As far as using an iron, I have the 4500 mounted on a pedestal stand intended for a bench grinder. This makes it sort of portable and allows me to set up in the den and size boolits while we watch TV. It is steel construction. There is room behind the sizer to lay an iron on the base. Wonder if the steel (looks like about 3/16" plate) would conduct heat?

The best set-up would probably be an aluminum plate under the sizer with some insulating material between it and the steel base plate. This would keep the stand from sinking away too much heat, and also keep the base from getting too hot to touch. Wadda ya think?

Meatco1
10-22-2008, 12:29 PM
John, you come up with some pretty clever ideas!!

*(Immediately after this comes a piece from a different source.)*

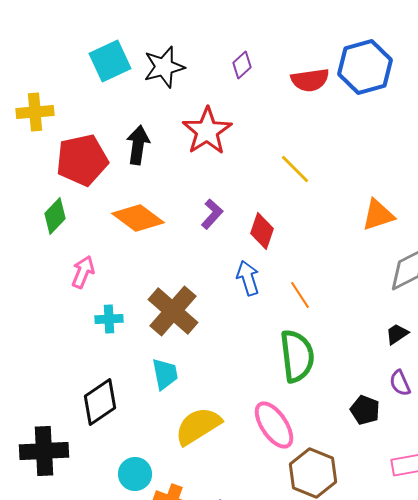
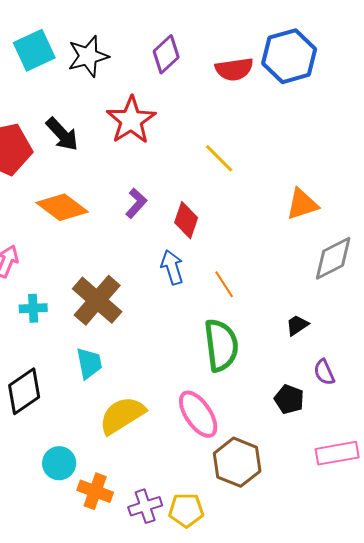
purple diamond: (242, 65) -> (166, 54), size x1.4
black arrow: (138, 145) -> (62, 134), turned 129
black trapezoid: (397, 334) -> (297, 325), moved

I use a 1st generation Lube-A-Matic, and your Iron idea sounds like a good one to me!

Thanks,

Richard

yondering
10-22-2008, 01:16 PM
The reason for using aluminum is that it transfers heat very well; much better than steel. When heating a piece of aluminum, the whole piece gets hot (this makes it difficult to weld), but with steel, the heat stays localized to some extent. Keep in mind, both conduct heat pretty well, but aluminum is much better.

hunter64
10-22-2008, 01:35 PM
I did the iron thing for about 4 years and it works great. I always put to much pressure on the lube and inevitably the lube would leak out the bottom of my 450. So I kind of killed two birds with one stone. I bought a 5/8 thick piece of aluminum from a metal store (about 5 bucks) that was just slightly bigger than the base of the 450. I clamped the aluminum to the base of the 450 and drilled 6 holes thru the aluminum and into the base of the 450 around the outside (don't go to deep). I tapped all the holes and screwed 6 #10 cap headed screws thru the aluminum and into the base of the 450. I put a small circular rubber o-ring on the bottom of the 450 and when I tightened the aluminum base to the bottom there is no way that lube will leak out again. I bought the heater for the Lyman 4500 and drilled a hole in the back of the aluminum block to hold the heater, threaded a set screw and there you have it, a heated lubber that will never leak. Now I don't have to worry about leaking lube and when I use the lubber I plug in the heater for about 20 minutes before I start and I am good.